» **EXCERPT PROVIDED**:
This whole project is a learning process, but I also think it’s going to make a kick-ass quilt! I’ve been having a hard time keeping this to myself… I wanted to be done with the cutting before sharing. Or maybe I should say I’ve been totally obsessing on the cutting and so haven’t spent much time doing anything else!

I’m so excited to start sewing on this… but I need to finish some layout plans first. Time to practice a little patience and focus on the designs.
THEN I can jump in 100% and sew to my little hearts content. 😉

A New Shirt Design

I’ve been having fun playing with designs lately, and I just made another that I like enough to offer to others!

My husband hand-pulls all the prints out of our screen printing studio – I love that it’s so hands-on and low-tech. When we set up to print this shirt, I’ll try to take a video.  I put a link to our store here on my quilt blog – I figure, my world is mixed between screen printing and quilting… so I think it’s okay to mix them in cyberspace too. 😉

On the quilting front, I finished my #cannabis pillows! I think they came out great!

This is the front and back of one of the pillows – they are both close to the same, a few differences to make them unique. The cannabis print was done using discharge ink. Discharge ink is actually more of a chemical reaction than an ink – it releases the dye of the fabric leaving the base fabric as the ‘print’. This means the print is a part of the fabric and can be ironed over and is just as soft as the fabric – no layer of ink! It’s a fantastic print method for fabric.

» **LIST OF TASKS**:
1. Answer these questions from the quilting blog excerpt:
(a) Who hand-pulls the prints in the screen printing studio?
(b) What kind of ink was used for the cannabis print?
(c) What did the writer finish on the quilting front?
2. From the records, extract the lines starting with the one containing "Group F (Extreme Z)" and running through the end of the records, both ends included. Leave the pictures out.

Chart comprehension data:
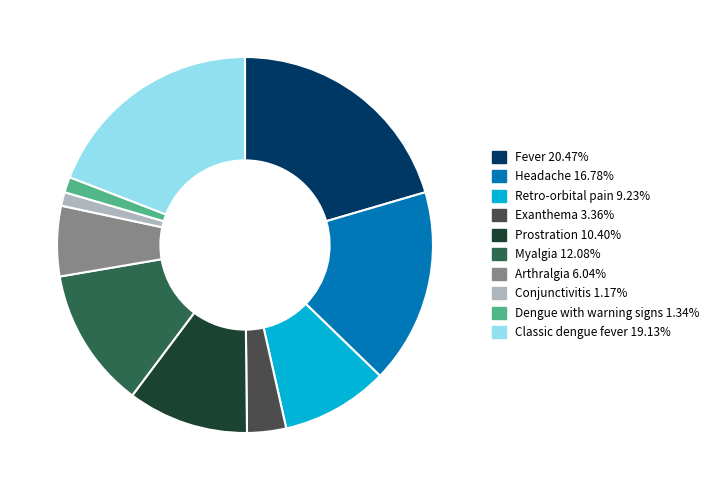

Is the sum of Retro-orbital pain and Fever greater than half?

No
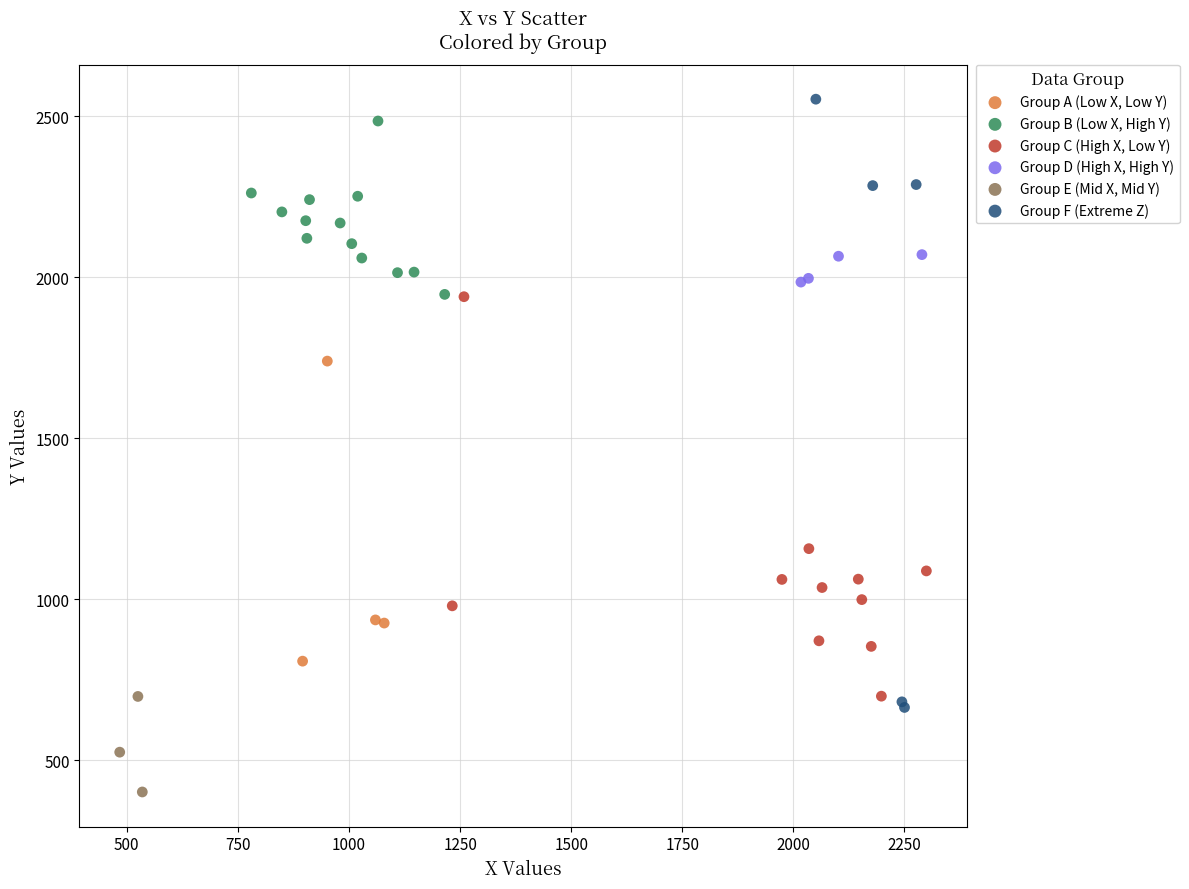

Which series has the widest spread of Y values?

Group F (Extreme Z)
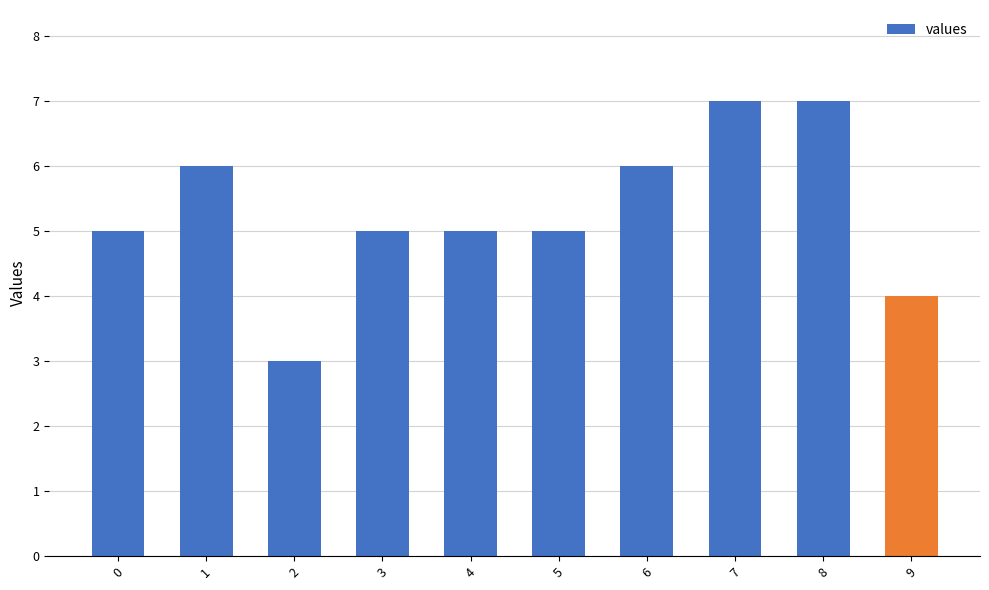

How many series are shown in this chart?

1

» **RESULTS OF THE EXERCISE**:
1.
(a) The writer's husband
(b) Discharge ink
(c) The #cannabis pillows

2.
Group F (Extreme Z)

How many series are shown in this chart?

1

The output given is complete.